Doc shouted, “My two—” and fired two three-shot bursts.
There was movement at Ritzik’s ten o’clock. His pistol came up and he put one-two-three-four shots into the target. It wasn’t clean shooting but it was effective.
And then Ritzik’s weapon locked back. He’d forgotten to count rounds. He was empty. Like some damn greenhorn on his first day in the shoot house. He was a freaking overpaid RTO. He shouted, “Cover!”
Without removing his gaze from possible threats, Ritzik dropped the magazine out of the well, slipped to one knee, retrieved a fresh fifteen-rounder from his thigh and smacked it into place with the flat of his hand, then released the slide with his right thumb.

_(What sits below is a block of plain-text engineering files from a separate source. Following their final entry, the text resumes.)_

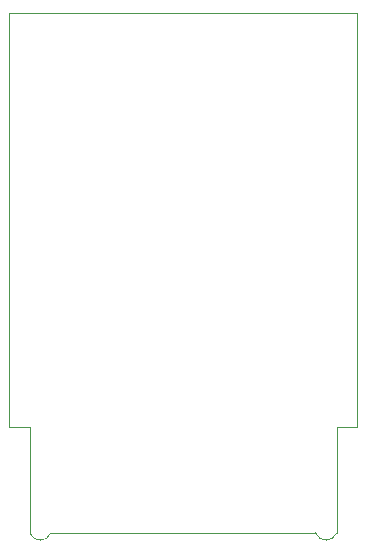
<source format=gbr>
G04 #@! TF.GenerationSoftware,KiCad,Pcbnew,(5.1.5)-3*
G04 #@! TF.CreationDate,2020-01-25T19:38:27+03:00*
G04 #@! TF.ProjectId,Sharp PC-1600 MemCard,53686172-7020-4504-932d-31363030204d,rev?*
G04 #@! TF.SameCoordinates,Original*
G04 #@! TF.FileFunction,Profile,NP*
%FSLAX46Y46*%
G04 Gerber Fmt 4.6, Leading zero omitted, Abs format (unit mm)*
G04 Created by KiCad (PCBNEW (5.1.5)-3) date 2020-01-25 19:38:27*
%MOMM*%
%LPD*%
G04 APERTURE LIST*
%ADD10C,0.050000*%
G04 APERTURE END LIST*
D10*
X133210000Y-62745000D02*
X133210000Y-97745000D01*
X162710000Y-62745000D02*
X162710000Y-97745000D01*
X160960000Y-97745000D02*
X162710000Y-97745000D01*
X134960000Y-97745000D02*
X133210000Y-97745000D01*
X136758561Y-106748857D02*
G75*
G02X134960000Y-106745000I-898562J336962D01*
G01*
X160960000Y-106745000D02*
G75*
G02X159161439Y-106741143I-898562J336962D01*
G01*
X162710000Y-62745000D02*
X133210000Y-62745000D01*
X134960000Y-106745000D02*
X134960000Y-97745000D01*
X159161439Y-106745000D02*
X136758561Y-106748857D01*
X160960000Y-106745000D02*
X160960000Y-97745000D01*
M02*

</source>
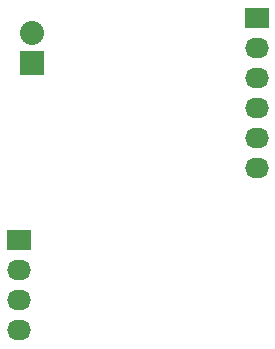
<source format=gbs>
G04 #@! TF.FileFunction,Soldermask,Bot*
%FSLAX46Y46*%
G04 Gerber Fmt 4.6, Leading zero omitted, Abs format (unit mm)*
G04 Created by KiCad (PCBNEW (after 2015-mar-04 BZR unknown)-product) date Thu 19 Nov 2015 08:04:08 PM EST*
%MOMM*%
G01*
G04 APERTURE LIST*
%ADD10C,0.100000*%
%ADD11R,2.032000X2.032000*%
%ADD12O,2.032000X2.032000*%
%ADD13R,2.032000X1.727200*%
%ADD14O,2.032000X1.727200*%
G04 APERTURE END LIST*
D10*
D11*
X130175000Y-63881000D03*
D12*
X130175000Y-61341000D03*
D13*
X149225000Y-60071000D03*
D14*
X149225000Y-62611000D03*
X149225000Y-65151000D03*
X149225000Y-67691000D03*
X149225000Y-70231000D03*
X149225000Y-72771000D03*
D13*
X129032000Y-78867000D03*
D14*
X129032000Y-81407000D03*
X129032000Y-83947000D03*
X129032000Y-86487000D03*
M02*

</source>
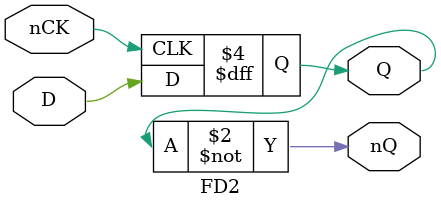
<source format=v>
`timescale 1ns/1ns

module FD2(
	input nCK,
	input D,
	output reg Q,
	output nQ
);

	initial
		Q <= 1'b0;

	always @(negedge nCK)
		Q <= #1 D;
	
	assign nQ = ~Q;

endmodule

</source>
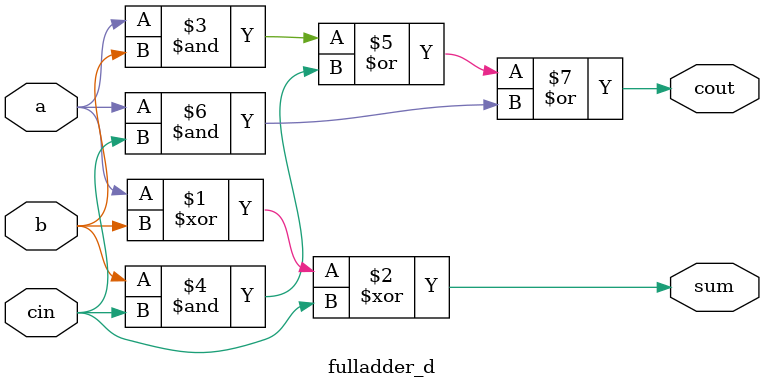
<source format=v>
module fulladder_d(
	input a,
	input b,
	input cin,
	output sum,
	output cout
	);
	 
	assign sum = a^b^cin;
	assign cout = ((a&b)|(b&cin)|(a&cin));
endmodule

</source>
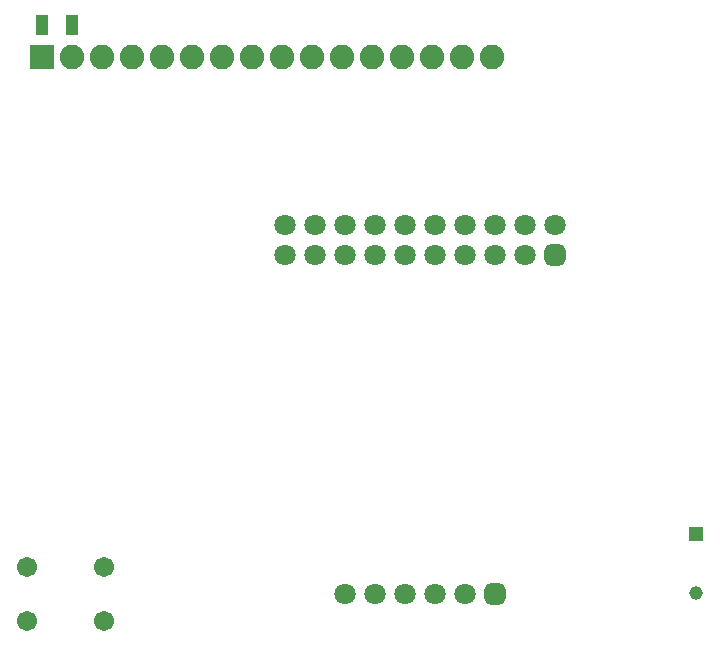
<source format=gbs>
G04*
G04 #@! TF.GenerationSoftware,Altium Limited,Altium Designer,21.3.2 (30)*
G04*
G04 Layer_Color=16711935*
%FSLAX25Y25*%
%MOIN*%
G70*
G04*
G04 #@! TF.SameCoordinates,C5F37314-CDAC-41E9-AC7F-4832BFE522EA*
G04*
G04*
G04 #@! TF.FilePolarity,Negative*
G04*
G01*
G75*
%ADD14C,0.04528*%
%ADD15R,0.04528X0.04528*%
%ADD16C,0.06706*%
%ADD17C,0.07099*%
G04:AMPARAMS|DCode=18|XSize=70.99mil|YSize=70.99mil|CornerRadius=19.75mil|HoleSize=0mil|Usage=FLASHONLY|Rotation=180.000|XOffset=0mil|YOffset=0mil|HoleType=Round|Shape=RoundedRectangle|*
%AMROUNDEDRECTD18*
21,1,0.07099,0.03150,0,0,180.0*
21,1,0.03150,0.07099,0,0,180.0*
1,1,0.03950,-0.01575,0.01575*
1,1,0.03950,0.01575,0.01575*
1,1,0.03950,0.01575,-0.01575*
1,1,0.03950,-0.01575,-0.01575*
%
%ADD18ROUNDEDRECTD18*%
%ADD19R,0.08200X0.08200*%
%ADD20C,0.08200*%
%ADD28R,0.04352X0.06528*%
D14*
X289000Y79158D02*
D03*
D15*
Y98843D02*
D03*
D16*
X91535Y69882D02*
D03*
Y87598D02*
D03*
X65945Y69882D02*
D03*
Y87598D02*
D03*
D17*
X181850Y201850D02*
D03*
Y191850D02*
D03*
X191850Y201850D02*
D03*
X201850D02*
D03*
X191850Y191850D02*
D03*
X201850D02*
D03*
X211850Y201850D02*
D03*
Y191850D02*
D03*
X221850Y201850D02*
D03*
Y191850D02*
D03*
X231850Y201850D02*
D03*
Y191850D02*
D03*
X241850Y201850D02*
D03*
X171850Y191850D02*
D03*
X161850D02*
D03*
X151850D02*
D03*
X171850Y201850D02*
D03*
X161850D02*
D03*
X151850D02*
D03*
X171850Y78740D02*
D03*
X181850D02*
D03*
X201850D02*
D03*
X211850D02*
D03*
X191850D02*
D03*
D18*
X241850Y191850D02*
D03*
X221850Y78740D02*
D03*
D19*
X70866Y257874D02*
D03*
D20*
X80866D02*
D03*
X90866D02*
D03*
X100866D02*
D03*
X110866D02*
D03*
X120866D02*
D03*
X130866D02*
D03*
X140866D02*
D03*
X150866D02*
D03*
X160866D02*
D03*
X170866D02*
D03*
X180866D02*
D03*
X190866D02*
D03*
X200866D02*
D03*
X210866D02*
D03*
X220866D02*
D03*
D28*
X81009Y268504D02*
D03*
X70959D02*
D03*
M02*

</source>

He shouted, “Okay!” and stood.
Just in time to catch movement at his twelve. Ritzik and Masland shot simultaneously and a Chinese soldier went down. Masland was moving now, using his foot to kick weapons away from dead hands. Quickly, he checked the bodies for signs of life. He found none. He shouted, “Clear!”
Mickey D vaulted into the chopper and made for the cockpit. He reached over the bodies for the power switches and shut the engines down. “Bill, gimme a hand.” The pair of them pulled the dead pilot and his number two out of their shoulder harnesses and seat belts. They dragged the corpses aft and rolled them out of the hatch. The pilot slapped the HIP’s airframe. “I’m going to see if it’s still fly-able,” he said to his partner.
Ritzik helped Doc Masland pull six Chinese soldiers out of the HIP’s cargo cabin. With the door gunner, the two pilots, and the other three from the ladder, there were ten in all. Ritzik pressed the transmit button on his radio. “Rowdy, Loner—sit-rep me.”